Can you return every one of the items below, reproducing each line with no changes?

────────────────────

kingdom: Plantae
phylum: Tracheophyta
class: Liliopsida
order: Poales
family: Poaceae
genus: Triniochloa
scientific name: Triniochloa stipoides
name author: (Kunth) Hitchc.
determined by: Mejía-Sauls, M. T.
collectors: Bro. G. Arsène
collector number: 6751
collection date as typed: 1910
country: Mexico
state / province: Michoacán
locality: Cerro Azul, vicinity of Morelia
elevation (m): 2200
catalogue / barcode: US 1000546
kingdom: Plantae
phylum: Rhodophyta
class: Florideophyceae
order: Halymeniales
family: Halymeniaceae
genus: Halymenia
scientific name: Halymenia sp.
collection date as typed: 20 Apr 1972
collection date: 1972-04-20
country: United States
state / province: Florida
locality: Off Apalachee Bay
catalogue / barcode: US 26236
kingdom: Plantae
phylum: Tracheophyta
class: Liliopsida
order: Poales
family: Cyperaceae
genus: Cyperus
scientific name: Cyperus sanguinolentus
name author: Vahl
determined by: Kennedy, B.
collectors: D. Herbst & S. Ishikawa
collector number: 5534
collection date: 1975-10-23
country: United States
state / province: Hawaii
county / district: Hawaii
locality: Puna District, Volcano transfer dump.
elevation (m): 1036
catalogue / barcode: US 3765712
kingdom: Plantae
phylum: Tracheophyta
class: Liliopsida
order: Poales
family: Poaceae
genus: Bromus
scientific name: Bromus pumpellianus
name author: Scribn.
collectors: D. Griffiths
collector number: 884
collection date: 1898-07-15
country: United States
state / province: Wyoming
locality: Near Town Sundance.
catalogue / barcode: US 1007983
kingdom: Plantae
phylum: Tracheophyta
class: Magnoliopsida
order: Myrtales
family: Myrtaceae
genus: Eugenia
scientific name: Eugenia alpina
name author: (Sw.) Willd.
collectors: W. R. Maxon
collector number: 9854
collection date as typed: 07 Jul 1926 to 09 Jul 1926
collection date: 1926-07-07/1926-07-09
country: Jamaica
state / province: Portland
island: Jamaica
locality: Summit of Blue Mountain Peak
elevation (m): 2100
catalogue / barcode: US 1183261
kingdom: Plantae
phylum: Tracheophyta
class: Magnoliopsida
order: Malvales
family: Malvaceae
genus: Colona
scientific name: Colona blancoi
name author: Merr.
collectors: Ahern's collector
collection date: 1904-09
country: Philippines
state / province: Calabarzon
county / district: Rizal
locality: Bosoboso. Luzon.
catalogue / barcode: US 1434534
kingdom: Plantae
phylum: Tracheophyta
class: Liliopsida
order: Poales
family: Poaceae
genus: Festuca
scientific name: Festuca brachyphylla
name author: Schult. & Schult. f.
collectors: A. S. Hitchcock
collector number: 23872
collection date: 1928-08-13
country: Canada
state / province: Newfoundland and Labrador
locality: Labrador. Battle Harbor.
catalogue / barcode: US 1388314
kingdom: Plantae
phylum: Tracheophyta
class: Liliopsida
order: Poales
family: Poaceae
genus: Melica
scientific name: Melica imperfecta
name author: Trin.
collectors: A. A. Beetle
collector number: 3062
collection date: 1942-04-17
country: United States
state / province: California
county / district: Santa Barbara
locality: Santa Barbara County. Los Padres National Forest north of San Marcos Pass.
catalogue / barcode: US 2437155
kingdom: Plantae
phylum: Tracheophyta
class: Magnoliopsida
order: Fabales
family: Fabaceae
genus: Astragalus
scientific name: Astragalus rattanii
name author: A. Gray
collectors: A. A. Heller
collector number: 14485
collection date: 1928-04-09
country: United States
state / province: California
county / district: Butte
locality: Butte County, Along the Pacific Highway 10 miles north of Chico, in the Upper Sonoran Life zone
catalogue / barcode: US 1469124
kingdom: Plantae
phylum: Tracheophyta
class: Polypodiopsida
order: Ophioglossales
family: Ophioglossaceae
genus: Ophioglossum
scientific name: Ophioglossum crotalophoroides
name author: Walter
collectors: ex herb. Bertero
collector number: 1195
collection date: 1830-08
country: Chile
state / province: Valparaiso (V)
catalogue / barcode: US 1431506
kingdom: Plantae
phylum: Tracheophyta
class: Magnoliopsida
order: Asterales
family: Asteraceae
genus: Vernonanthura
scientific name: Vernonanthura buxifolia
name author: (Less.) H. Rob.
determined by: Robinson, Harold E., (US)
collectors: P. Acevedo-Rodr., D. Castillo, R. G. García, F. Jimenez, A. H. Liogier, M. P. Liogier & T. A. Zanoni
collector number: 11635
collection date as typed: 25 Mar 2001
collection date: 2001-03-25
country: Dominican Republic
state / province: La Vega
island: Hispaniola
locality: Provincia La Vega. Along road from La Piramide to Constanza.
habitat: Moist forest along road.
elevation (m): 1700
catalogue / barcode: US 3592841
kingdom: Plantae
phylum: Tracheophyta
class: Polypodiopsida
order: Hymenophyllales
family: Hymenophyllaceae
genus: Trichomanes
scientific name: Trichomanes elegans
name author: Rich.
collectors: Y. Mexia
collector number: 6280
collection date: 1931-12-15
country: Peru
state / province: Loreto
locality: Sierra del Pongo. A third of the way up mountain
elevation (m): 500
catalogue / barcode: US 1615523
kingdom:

────────────────────

RESPONSE TO THIS EXERCISE:
kingdom: Plantae
phylum: Tracheophyta
class: Liliopsida
order: Poales
family: Poaceae
genus: Triniochloa
scientific name: Triniochloa stipoides
name author: (Kunth) Hitchc.
determined by: Mejía-Sauls, M. T.
collectors: Bro. G. Arsène
collector number: 6751
collection date as typed: 1910
country: Mexico
state / province: Michoacán
locality: Cerro Azul, vicinity of Morelia
elevation (m): 2200
catalogue / barcode: US 1000546
kingdom: Plantae
phylum: Rhodophyta
class: Florideophyceae
order: Halymeniales
family: Halymeniaceae
genus: Halymenia
scientific name: Halymenia sp.
collection date as typed: 20 Apr 1972
collection date: 1972-04-20
country: United States
state / province: Florida
locality: Off Apalachee Bay
catalogue / barcode: US 26236
kingdom: Plantae
phylum: Tracheophyta
class: Liliopsida
order: Poales
family: Cyperaceae
genus: Cyperus
scientific name: Cyperus sanguinolentus
name author: Vahl
determined by: Kennedy, B.
collectors: D. Herbst & S. Ishikawa
collector number: 5534
collection date: 1975-10-23
country: United States
state / province: Hawaii
county / district: Hawaii
locality: Puna District, Volcano transfer dump.
elevation (m): 1036
catalogue / barcode: US 3765712
kingdom: Plantae
phylum: Tracheophyta
class: Liliopsida
order: Poales
family: Poaceae
genus: Bromus
scientific name: Bromus pumpellianus
name author: Scribn.
collectors: D. Griffiths
collector number: 884
collection date: 1898-07-15
country: United States
state / province: Wyoming
locality: Near Town Sundance.
catalogue / barcode: US 1007983
kingdom: Plantae
phylum: Tracheophyta
class: Magnoliopsida
order: Myrtales
family: Myrtaceae
genus: Eugenia
scientific name: Eugenia alpina
name author: (Sw.) Willd.
collectors: W. R. Maxon
collector number: 9854
collection date as typed: 07 Jul 1926 to 09 Jul 1926
collection date: 1926-07-07/1926-07-09
country: Jamaica
state / province: Portland
island: Jamaica
locality: Summit of Blue Mountain Peak
elevation (m): 2100
catalogue / barcode: US 1183261
kingdom: Plantae
phylum: Tracheophyta
class: Magnoliopsida
order: Malvales
family: Malvaceae
genus: Colona
scientific name: Colona blancoi
name author: Merr.
collectors: Ahern's collector
collection date: 1904-09
country: Philippines
state / province: Calabarzon
county / district: Rizal
locality: Bosoboso. Luzon.
catalogue / barcode: US 1434534
kingdom: Plantae
phylum: Tracheophyta
class: Liliopsida
order: Poales
family: Poaceae
genus: Festuca
scientific name: Festuca brachyphylla
name author: Schult. & Schult. f.
collectors: A. S. Hitchcock
collector number: 23872
collection date: 1928-08-13
country: Canada
state / province: Newfoundland and Labrador
locality: Labrador. Battle Harbor.
catalogue / barcode: US 1388314
kingdom: Plantae
phylum: Tracheophyta
class: Liliopsida
order: Poales
family: Poaceae
genus: Melica
scientific name: Melica imperfecta
name author: Trin.
collectors: A. A. Beetle
collector number: 3062
collection date: 1942-04-17
country: United States
state / province: California
county / district: Santa Barbara
locality: Santa Barbara County. Los Padres National Forest north of San Marcos Pass.
catalogue / barcode: US 2437155
kingdom: Plantae
phylum: Tracheophyta
class: Magnoliopsida
order: Fabales
family: Fabaceae
genus: Astragalus
scientific name: Astragalus rattanii
name author: A. Gray
collectors: A. A. Heller
collector number: 14485
collection date: 1928-04-09
country: United States
state / province: California
county / district: Butte
locality: Butte County, Along the Pacific Highway 10 miles north of Chico, in the Upper Sonoran Life zone
catalogue / barcode: US 1469124
kingdom: Plantae
phylum: Tracheophyta
class: Polypodiopsida
order: Ophioglossales
family: Ophioglossaceae
genus: Ophioglossum
scientific name: Ophioglossum crotalophoroides
name author: Walter
collectors: ex herb. Bertero
collector number: 1195
collection date: 1830-08
country: Chile
state / province: Valparaiso (V)
catalogue / barcode: US 1431506
kingdom: Plantae
phylum: Tracheophyta
class: Magnoliopsida
order: Asterales
family: Asteraceae
genus: Vernonanthura
scientific name: Vernonanthura buxifolia
name author: (Less.) H. Rob.
determined by: Robinson, Harold E., (US)
collectors: P. Acevedo-Rodr., D. Castillo, R. G. García, F. Jimenez, A. H. Liogier, M. P. Liogier & T. A. Zanoni
collector number: 11635
collection date as typed: 25 Mar 2001
collection date: 2001-03-25
country: Dominican Republic
state / province: La Vega
island: Hispaniola
locality: Provincia La Vega. Along road from La Piramide to Constanza.
habitat: Moist forest along road.
elevation (m): 1700
catalogue / barcode: US 3592841
kingdom: Plantae
phylum: Tracheophyta
class: Polypodiopsida
order: Hymenophyllales
family: Hymenophyllaceae
genus: Trichomanes
scientific name: Trichomanes elegans
name author: Rich.
collectors: Y. Mexia
collector number: 6280
collection date: 1931-12-15
country: Peru
state / province: Loreto
locality: Sierra del Pongo. A third of the way up mountain
elevation (m): 500
catalogue / barcode: US 1615523
kingdom:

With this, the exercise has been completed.